**EXERCISES:**
1. Retype the stretch of the Mt. Hood rescue interview from "AMK. As of this" through "in foul weather.", keeping every word and mark unchanged.
2. In the entries, repeat verbatim the stretch from the line that contains "order: Ranunculales" through the line that contains "collectors: S. A.Spongberg", both lines included, and give nothing else.

**TEXT PASSAGE:**
★ ★ ★

Author and M.D. Chris Van Tilburg, a member of Oregon’s Hood River Crag Rats Search & Rescue Team, has been participating in the rescue attempt of the two hikers who were reported missing on Mt. Hood last Friday. Van Tilburg and his team were on the mountain all day Sunday before having to retreat due to bad weather. We spoke to him on Monday afternoon:

AMK. As of this writing, the two hikers have been missing for more than three days. What should they be focused on right now in order to improve their chances of survival?

CVT. Building a snow cave and hunkering down. It’s all about shelter from the elements at this point, trying to stay warm, and not trying to move about the mountain in foul weather.

AMK. It’s been reported that they have at least one bivvy sack or lightweight sleeping back between them. What should they do with it?

CVT. If they’ve got one, they can share it, use it for a ground pad. They can also stick their feet in their backpacks or use their packs for ground padding. Insulation from sitting on the cold snow is just as important as covering up.

★ ★ ★

**MATERIAL PROVIDED:**
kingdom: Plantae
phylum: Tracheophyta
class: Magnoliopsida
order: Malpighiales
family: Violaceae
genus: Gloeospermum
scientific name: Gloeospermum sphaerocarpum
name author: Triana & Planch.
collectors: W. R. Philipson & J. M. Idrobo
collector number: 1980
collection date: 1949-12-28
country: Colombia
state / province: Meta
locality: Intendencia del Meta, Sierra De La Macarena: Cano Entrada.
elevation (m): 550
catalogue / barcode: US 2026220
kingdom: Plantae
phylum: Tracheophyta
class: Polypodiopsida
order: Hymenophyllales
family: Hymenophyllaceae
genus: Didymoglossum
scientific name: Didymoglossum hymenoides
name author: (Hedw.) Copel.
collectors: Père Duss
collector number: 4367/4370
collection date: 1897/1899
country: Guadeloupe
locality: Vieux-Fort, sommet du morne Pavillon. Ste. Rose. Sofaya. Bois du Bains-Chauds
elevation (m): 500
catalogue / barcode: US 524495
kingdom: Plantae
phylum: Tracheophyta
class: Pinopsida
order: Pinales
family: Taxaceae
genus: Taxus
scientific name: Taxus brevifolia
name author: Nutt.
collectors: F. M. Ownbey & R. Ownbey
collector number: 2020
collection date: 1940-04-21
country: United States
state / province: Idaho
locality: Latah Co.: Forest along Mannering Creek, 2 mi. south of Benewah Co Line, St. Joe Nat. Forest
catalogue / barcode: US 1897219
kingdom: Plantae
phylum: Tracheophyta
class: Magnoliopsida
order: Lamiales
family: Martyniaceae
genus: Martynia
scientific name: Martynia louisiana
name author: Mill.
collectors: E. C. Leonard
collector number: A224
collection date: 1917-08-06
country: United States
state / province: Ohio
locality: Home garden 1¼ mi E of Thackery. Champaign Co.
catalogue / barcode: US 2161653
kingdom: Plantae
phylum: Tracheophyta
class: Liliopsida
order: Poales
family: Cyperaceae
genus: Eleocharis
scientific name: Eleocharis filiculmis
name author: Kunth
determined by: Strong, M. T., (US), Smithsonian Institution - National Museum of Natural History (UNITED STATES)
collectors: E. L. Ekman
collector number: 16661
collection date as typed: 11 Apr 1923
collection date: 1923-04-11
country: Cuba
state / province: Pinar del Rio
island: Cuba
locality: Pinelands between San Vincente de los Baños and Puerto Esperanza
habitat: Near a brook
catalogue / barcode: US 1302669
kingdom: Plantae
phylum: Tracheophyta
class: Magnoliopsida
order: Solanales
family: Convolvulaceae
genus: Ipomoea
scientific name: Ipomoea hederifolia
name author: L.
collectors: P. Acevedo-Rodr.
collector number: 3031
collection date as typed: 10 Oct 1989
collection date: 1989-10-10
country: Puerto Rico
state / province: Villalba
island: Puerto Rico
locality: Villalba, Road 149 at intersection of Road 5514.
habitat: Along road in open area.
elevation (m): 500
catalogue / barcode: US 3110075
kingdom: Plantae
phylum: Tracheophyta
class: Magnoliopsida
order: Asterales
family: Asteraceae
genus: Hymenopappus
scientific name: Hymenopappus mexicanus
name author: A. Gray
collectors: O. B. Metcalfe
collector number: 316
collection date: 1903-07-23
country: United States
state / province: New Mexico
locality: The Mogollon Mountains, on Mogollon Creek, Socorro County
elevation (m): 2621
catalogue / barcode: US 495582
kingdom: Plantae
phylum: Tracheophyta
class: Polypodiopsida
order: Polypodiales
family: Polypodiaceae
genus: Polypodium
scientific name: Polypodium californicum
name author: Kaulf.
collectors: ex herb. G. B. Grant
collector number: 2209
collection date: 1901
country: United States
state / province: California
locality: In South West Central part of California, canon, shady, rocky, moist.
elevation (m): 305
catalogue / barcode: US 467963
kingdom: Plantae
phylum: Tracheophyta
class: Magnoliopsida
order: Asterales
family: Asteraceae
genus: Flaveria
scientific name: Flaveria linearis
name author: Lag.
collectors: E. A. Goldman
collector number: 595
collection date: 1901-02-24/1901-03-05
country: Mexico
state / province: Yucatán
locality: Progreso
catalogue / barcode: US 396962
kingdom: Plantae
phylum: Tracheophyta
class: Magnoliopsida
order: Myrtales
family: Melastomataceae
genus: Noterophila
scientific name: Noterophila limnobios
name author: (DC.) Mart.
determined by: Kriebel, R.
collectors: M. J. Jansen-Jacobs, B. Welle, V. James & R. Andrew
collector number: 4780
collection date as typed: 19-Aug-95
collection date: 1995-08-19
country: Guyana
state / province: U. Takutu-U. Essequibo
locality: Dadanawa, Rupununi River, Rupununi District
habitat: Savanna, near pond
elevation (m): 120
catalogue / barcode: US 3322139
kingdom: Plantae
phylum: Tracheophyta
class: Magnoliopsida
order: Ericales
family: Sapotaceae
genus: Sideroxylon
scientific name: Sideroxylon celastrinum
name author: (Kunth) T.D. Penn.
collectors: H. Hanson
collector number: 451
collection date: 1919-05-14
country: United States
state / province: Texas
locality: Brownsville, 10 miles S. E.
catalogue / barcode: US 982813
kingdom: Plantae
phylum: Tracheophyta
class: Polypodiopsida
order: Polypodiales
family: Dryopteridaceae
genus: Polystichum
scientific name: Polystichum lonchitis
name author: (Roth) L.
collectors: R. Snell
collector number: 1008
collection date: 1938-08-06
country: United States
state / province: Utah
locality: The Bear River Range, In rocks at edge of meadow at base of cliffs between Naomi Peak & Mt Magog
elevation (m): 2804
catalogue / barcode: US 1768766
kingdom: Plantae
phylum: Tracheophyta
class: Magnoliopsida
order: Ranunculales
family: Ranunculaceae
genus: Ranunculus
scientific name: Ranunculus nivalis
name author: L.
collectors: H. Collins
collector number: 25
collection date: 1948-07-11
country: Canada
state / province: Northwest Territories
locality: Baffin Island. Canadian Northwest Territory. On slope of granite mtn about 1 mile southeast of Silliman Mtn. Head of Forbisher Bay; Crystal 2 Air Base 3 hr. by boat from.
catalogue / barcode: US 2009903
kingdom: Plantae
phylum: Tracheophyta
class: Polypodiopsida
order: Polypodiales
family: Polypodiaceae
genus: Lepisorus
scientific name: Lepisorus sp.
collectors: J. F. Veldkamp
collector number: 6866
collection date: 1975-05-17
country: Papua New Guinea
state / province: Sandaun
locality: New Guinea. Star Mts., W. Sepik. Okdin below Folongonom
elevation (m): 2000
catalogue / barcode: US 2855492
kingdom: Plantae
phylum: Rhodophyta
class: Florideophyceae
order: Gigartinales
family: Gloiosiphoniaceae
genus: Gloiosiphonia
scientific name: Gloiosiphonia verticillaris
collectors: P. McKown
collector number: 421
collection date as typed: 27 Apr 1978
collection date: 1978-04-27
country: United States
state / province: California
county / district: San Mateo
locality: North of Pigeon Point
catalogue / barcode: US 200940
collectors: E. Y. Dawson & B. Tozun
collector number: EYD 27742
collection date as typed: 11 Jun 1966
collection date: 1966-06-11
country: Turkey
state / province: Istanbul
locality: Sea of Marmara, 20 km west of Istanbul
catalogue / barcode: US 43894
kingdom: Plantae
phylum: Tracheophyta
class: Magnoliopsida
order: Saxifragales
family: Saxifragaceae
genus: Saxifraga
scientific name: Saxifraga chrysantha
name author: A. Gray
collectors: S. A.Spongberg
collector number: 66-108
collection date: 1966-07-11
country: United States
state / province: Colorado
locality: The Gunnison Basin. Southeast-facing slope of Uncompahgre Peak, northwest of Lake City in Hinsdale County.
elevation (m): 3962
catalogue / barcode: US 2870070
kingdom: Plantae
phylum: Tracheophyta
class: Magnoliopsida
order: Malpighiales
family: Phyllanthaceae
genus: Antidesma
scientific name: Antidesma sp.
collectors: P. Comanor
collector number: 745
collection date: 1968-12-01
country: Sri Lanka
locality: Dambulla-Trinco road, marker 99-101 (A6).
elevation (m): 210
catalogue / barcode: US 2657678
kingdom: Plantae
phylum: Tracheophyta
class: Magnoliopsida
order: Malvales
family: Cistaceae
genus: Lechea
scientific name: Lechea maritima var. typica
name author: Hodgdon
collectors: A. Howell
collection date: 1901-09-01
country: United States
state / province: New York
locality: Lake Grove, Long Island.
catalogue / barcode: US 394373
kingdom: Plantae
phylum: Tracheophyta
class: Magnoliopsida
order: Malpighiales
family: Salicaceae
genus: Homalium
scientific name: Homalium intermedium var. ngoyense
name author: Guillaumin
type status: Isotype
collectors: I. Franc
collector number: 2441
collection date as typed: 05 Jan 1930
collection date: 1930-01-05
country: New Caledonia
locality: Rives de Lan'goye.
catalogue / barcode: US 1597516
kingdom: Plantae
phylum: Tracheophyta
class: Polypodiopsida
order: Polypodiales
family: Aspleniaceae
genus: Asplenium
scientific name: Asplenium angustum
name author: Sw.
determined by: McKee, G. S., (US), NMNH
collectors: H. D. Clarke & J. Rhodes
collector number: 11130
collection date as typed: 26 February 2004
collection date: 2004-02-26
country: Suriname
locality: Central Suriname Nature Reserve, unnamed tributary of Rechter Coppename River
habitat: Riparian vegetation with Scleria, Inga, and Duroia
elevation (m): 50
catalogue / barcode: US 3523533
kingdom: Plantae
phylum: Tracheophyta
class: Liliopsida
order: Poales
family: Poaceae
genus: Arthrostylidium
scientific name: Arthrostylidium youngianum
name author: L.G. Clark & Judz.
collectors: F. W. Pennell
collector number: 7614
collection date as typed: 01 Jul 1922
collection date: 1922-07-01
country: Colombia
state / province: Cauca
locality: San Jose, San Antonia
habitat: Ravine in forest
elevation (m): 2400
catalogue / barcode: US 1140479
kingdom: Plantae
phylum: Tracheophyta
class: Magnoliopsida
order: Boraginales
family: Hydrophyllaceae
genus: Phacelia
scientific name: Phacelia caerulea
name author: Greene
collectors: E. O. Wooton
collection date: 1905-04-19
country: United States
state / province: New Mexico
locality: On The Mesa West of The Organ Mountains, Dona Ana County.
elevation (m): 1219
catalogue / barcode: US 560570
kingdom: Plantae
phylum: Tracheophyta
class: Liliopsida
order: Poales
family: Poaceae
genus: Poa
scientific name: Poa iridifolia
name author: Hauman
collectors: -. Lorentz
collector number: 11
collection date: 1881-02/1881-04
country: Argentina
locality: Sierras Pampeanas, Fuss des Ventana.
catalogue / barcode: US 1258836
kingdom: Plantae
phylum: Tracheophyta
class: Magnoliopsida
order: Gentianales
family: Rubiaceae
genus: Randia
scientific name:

★ ★ ★

**FULL SOLUTIONS:**
1.
AMK. As of this writing, the two hikers have been missing for more than three days. What should they be focused on right now in order to improve their chances of survival?

CVT. Building a snow cave and hunkering down. It’s all about shelter from the elements at this point, trying to stay warm, and not trying to move about the mountain in foul weather.

2.
order: Ranunculales
family: Ranunculaceae
genus: Ranunculus
scientific name: Ranunculus nivalis
name author: L.
collectors: H. Collins
collector number: 25
collection date: 1948-07-11
country: Canada
state / province: Northwest Territories
locality: Baffin Island. Canadian Northwest Territory. On slope of granite mtn about 1 mile southeast of Silliman Mtn. Head of Forbisher Bay; Crystal 2 Air Base 3 hr. by boat from.
catalogue / barcode: US 2009903
kingdom: Plantae
phylum: Tracheophyta
class: Polypodiopsida
order: Polypodiales
family: Polypodiaceae
genus: Lepisorus
scientific name: Lepisorus sp.
collectors: J. F. Veldkamp
collector number: 6866
collection date: 1975-05-17
country: Papua New Guinea
state / province: Sandaun
locality: New Guinea. Star Mts., W. Sepik. Okdin below Folongonom
elevation (m): 2000
catalogue / barcode: US 2855492
kingdom: Plantae
phylum: Rhodophyta
class: Florideophyceae
order: Gigartinales
family: Gloiosiphoniaceae
genus: Gloiosiphonia
scientific name: Gloiosiphonia verticillaris
collectors: P. McKown
collector number: 421
collection date as typed: 27 Apr 1978
collection date: 1978-04-27
country: United States
state / province: California
county / district: San Mateo
locality: North of Pigeon Point
catalogue / barcode: US 200940
collectors: E. Y. Dawson & B. Tozun
collector number: EYD 27742
collection date as typed: 11 Jun 1966
collection date: 1966-06-11
country: Turkey
state / province: Istanbul
locality: Sea of Marmara, 20 km west of Istanbul
catalogue / barcode: US 43894
kingdom: Plantae
phylum: Tracheophyta
class: Magnoliopsida
order: Saxifragales
family: Saxifragaceae
genus: Saxifraga
scientific name: Saxifraga chrysantha
name author: A. Gray
collectors: S. A.Spongberg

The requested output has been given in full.